It's early, but the fit between Isaiah Thomas and Marcus Smart is working

When Isaiah Thomas was acquired at the trade deadline 10 days ago, the move was mostly met with excitement and optimism. The Celtics were adding a player who averaged 20 points per game last season for a pick that figures to be conveyed near the end of the first round in 2016 and Marcus Thornton, a move nearly any NBA general manager would make.

But there were questions about Thomas' fit with the Celtics. The Kings let him walk away for nothing in free agency last summer, and DeMarcus Cousins made it clear he liked the ball movement better with Thomas gone. Then the Suns, who signed Thomas to a very team-friendly contract, gave up on him after just 46 games. Even after trading Goran Dragic, who was miffed about his role with Thomas in town, Phoenix chose not to hang onto the fourth-year guard.

And the Celtics already have a point guard of the future in Marcus Smart. Would adding a ball-dominant veteran and taking the ball out of Smart's hands in his developmental years really be good for him?

So far, it's hard to find many legitimate complaints about the trade. Thomas has averaged 21.8 points and 5.8 assists in five games in green and was named the Eastern Conference Player of the Week. In that same span, Smart's minutes are up (24.7 before the trade, 30.4 since), as are his points, field goal attempts and free throw attempts.

And, even with Thomas sometimes pounding the ball offensively, Smart's usage rate is actually slightly higher in the past five games (16.4) than it was over the rest of February (16.1). Adding Thomas hasn't taken the ball out of his hands as much as originally anticipated.

Since the trade, two of Boston's best three lineups include both point guards and combining the two with Jonas Jerebko and Jae Crowder as small-ball bigs has blitzed defenses to the tune of 148.4 points per 100 possessions per NBAWowy.

Though nothing concrete has surfaced about Thomas being anything close to a locker room cancer, his previous teammates haven't blinked when he was shown the door. But there has been no friction between Thomas and the Boston holdovers so far, and the elder point guard seems to be taking Smart under his wing.

As he told Alex Kennedy of Basketball Insiders:

“I’m just showing (Smart) things that coaches and players showed me and helping him along the way. I’ve already started telling him some little pointers that I think can make the game easier for him, and I also can learn from him on the defensive end. I mean, he’s a great defensive player and I can ask him for tips on how he goes about being such a great defensive player. We can learn from each other. I think we complement each other too, because our games aren’t really alike outside of us both attacking. I think we fit together really well."

The sample size is simply too small at this point to tell whether this is simply a honeymoon period or the start of something exciting in Boston. The Celtics are 3-2 since acquiring Thomas and nearly knocked off the Warriors Sunday. Thomas' shooting has been erratic (36.9 percent overall, 32.5 from 3-point range) and teams will have time to adjust against the three-guard trio Thomas, Smart and Avery Bradley, just as they did in Phoenix.

But for the first 10 days, the ride has been an enjoyable one. If things continue on this trajectory, it appears Danny Ainge may have pulled off a deadline masterpiece.

====================

→ **EXERCISES**
A. Summarize the article on Isaiah Thomas and Marcus Smart in two sentences.
B. Rewrite the part of the article on Isaiah Thomas and Marcus Smart that starts at "The sample size" and ends after "did in Phoenix.", changing "honeymoon period" to "trial period".

Chart analysis data
====================

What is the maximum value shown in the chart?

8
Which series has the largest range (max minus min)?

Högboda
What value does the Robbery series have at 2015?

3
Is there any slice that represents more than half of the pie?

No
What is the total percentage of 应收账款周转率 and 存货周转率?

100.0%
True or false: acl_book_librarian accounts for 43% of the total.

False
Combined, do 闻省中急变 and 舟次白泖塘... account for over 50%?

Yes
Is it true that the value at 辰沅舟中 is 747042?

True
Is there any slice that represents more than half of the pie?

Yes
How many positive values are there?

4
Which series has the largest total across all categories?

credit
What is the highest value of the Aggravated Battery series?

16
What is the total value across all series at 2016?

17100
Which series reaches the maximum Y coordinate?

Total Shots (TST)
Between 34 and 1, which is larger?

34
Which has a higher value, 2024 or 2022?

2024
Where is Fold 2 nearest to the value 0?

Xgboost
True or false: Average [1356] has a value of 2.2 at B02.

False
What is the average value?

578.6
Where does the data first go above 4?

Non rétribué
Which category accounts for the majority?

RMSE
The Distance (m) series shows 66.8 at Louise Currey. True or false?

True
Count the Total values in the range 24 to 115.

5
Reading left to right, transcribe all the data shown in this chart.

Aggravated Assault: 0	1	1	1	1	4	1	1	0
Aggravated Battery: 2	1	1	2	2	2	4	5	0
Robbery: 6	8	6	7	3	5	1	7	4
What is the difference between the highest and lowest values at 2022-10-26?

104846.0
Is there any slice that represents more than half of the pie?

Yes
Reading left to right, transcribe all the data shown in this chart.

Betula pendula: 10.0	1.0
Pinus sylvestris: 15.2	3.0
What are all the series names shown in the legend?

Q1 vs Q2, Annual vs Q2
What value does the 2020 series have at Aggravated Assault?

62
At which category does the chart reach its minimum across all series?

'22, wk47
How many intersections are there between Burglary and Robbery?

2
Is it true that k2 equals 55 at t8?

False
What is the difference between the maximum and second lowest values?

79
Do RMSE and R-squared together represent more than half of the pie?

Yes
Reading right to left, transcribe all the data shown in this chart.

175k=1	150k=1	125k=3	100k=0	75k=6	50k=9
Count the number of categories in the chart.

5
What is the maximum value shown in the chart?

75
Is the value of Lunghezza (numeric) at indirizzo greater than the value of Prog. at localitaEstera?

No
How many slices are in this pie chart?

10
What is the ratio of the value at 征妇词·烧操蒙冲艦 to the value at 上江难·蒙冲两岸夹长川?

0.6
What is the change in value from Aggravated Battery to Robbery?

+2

====================

→ **TASK-BY-TASK RESULTS**
A. Questions arose about how Isaiah Thomas would fit with the Celtics and Marcus Smart after the deadline trade, yet in his first five games Thomas averaged 21.8 points and 5.8 assists while Smart's minutes and usage rate went up. The sample is too small to judge, but lineups with both point guards have scored heavily, the two appear to get along, and Danny Ainge may have pulled off a deadline masterpiece if things continue on this trajectory.

B.
The sample size is simply too small at this point to tell whether this is simply a trial period or the start of something exciting in Boston. The Celtics are 3-2 since acquiring Thomas and nearly knocked off the Warriors Sunday. Thomas' shooting has been erratic (36.9 percent overall, 32.5 from 3-point range) and teams will have time to adjust against the three-guard trio Thomas, Smart and Avery Bradley, just as they did in Phoenix.